**Exercise description:** Nothing in the data should change when you return it, but leave the pictures out.

**Available records:**
^^^^

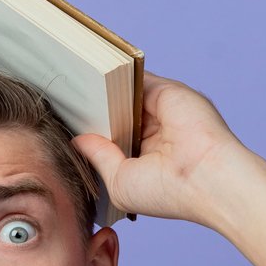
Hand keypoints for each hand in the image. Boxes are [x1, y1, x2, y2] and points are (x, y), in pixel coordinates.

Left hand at [71, 70, 256, 226]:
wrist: (207, 178)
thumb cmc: (166, 192)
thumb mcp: (118, 181)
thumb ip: (98, 156)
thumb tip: (78, 139)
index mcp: (142, 159)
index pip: (109, 138)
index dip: (88, 130)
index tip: (59, 123)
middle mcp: (151, 133)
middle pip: (113, 112)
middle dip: (90, 108)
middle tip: (58, 99)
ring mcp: (159, 110)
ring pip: (122, 93)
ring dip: (100, 89)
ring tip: (65, 82)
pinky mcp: (165, 91)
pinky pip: (135, 76)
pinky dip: (115, 74)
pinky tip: (88, 73)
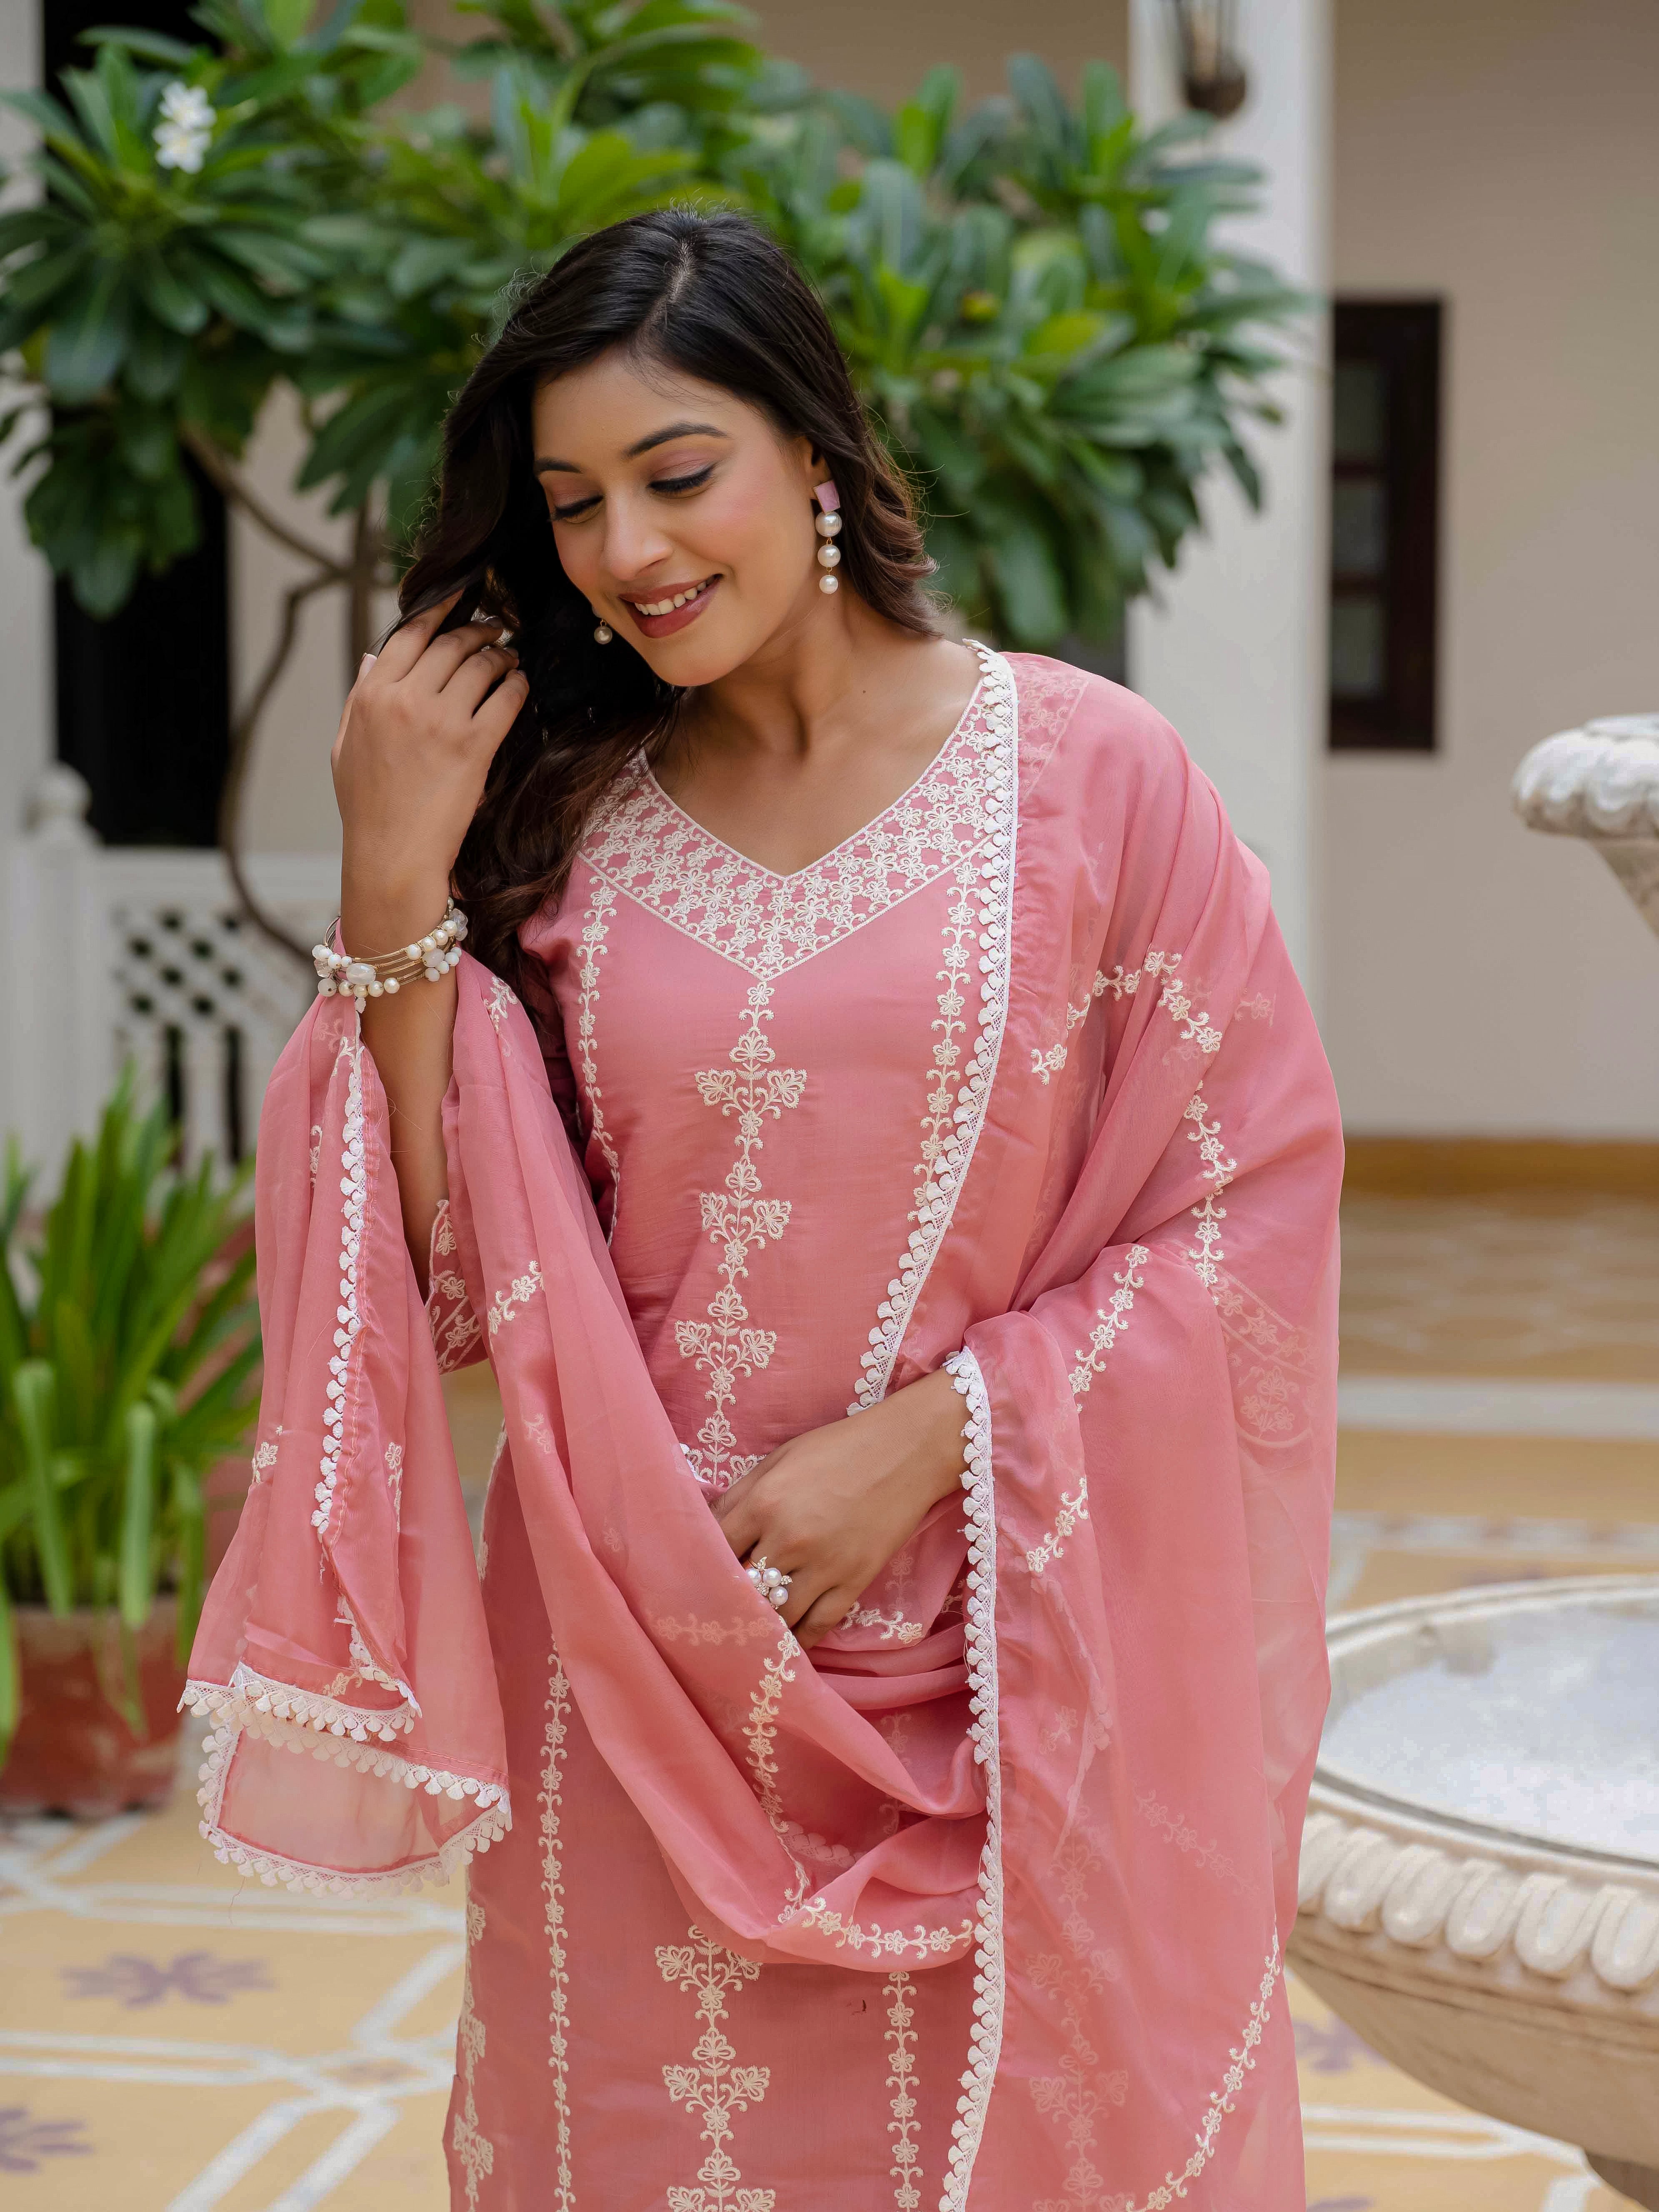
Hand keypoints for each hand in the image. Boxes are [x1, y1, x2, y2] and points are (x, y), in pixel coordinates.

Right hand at [333, 591, 527, 934]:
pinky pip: (505, 699)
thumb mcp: (346, 746)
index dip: (439, 611)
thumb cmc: (368, 806)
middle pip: (451, 643)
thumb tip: (374, 660)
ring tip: (509, 658)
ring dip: (501, 655)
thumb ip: (360, 698)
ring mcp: (442, 721)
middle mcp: (406, 699)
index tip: (458, 601)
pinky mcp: (475, 746)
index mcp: (373, 695)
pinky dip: (517, 686)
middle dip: (478, 631)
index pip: (410, 633)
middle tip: (495, 630)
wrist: (392, 854)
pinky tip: (519, 685)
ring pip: (482, 665)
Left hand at [711, 1369, 966, 1648]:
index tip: (691, 1578)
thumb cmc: (839, 1447)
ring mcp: (824, 1565)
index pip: (715, 1549)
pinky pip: (818, 1625)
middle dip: (726, 1600)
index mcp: (764, 1502)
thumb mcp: (780, 1458)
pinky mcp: (854, 1581)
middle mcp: (789, 1539)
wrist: (908, 1450)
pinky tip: (785, 1645)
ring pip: (778, 1614)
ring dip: (761, 1625)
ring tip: (745, 1634)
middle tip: (711, 1615)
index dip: (700, 1565)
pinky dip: (799, 1640)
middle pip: (742, 1588)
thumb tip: (704, 1526)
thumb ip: (740, 1494)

^^^^

**Reply to the task:**
Hand keypoints for each hand in the image. Boxes are [x1, y1, x2, y2] and points are (x, y), in pixel coordinates.

Left hand at [71, 70, 256, 226]:
wrist: (207, 178)
thumb cmc: (166, 192)
thumb mcp: (118, 181)
thumb ip: (98, 156)
thumb tip: (78, 139)
index mcp: (142, 159)
index pip: (109, 138)
index dip: (88, 130)
index tip: (59, 123)
middle mcp: (151, 133)
middle pip: (113, 112)
middle dip: (90, 108)
middle tip: (58, 99)
ring mcp: (159, 110)
ring pip: (122, 93)
ring dip: (100, 89)
ring tip: (65, 82)
pinky mcp: (165, 91)
pinky pip: (135, 76)
pinky dip: (115, 74)
pinky tip: (88, 73)
Hand keypoints for each hand in the image. Boxes are [x1, y1, x2, y2] and points are (x, y), in pixel coordinates.

Right hand at [333, 591, 527, 934]:
pinky pip: (505, 699)
thumb mcp: (346, 746)
index dip: (439, 611)
thumb cmc: (368, 806)
middle pip: (451, 643)
thumb tip: (374, 660)
ring tip: (509, 658)
ring dip: (501, 655)
thumb ip: (360, 698)
ring mcp: (442, 721)
middle mcp: (406, 699)
index tip: (458, 601)
pinky mcp: (475, 746)
index mcp: (373, 695)
pinky dip: (517, 686)
middle dip: (478, 631)
index pip: (410, 633)
middle tip: (495, 630)
wrist: (392, 854)
pinky tip: (519, 685)
ring pip: (482, 665)
Left hand at [711, 1369, 966, 1648]:
index tip: (691, 1578)
thumb cmc: (839, 1447)
ring mcp: (824, 1565)
index pip: (715, 1549)
pinky pip: (818, 1625)
middle dip: (726, 1600)
index mcp: (764, 1502)
thumb mcp: (780, 1458)
pinky mcp: (854, 1581)
middle mcp: (789, 1539)
wrist: (908, 1450)
pinky tip: (785, 1645)
ring pip: (778, 1614)
ring dip: (761, 1625)
ring tip: (745, 1634)
middle tip: (711, 1615)
index dip: (700, 1565)
pinky dip: (799, 1640)
middle pip: (742, 1588)
thumb tip: (704, 1526)
thumb ip: (740, 1494)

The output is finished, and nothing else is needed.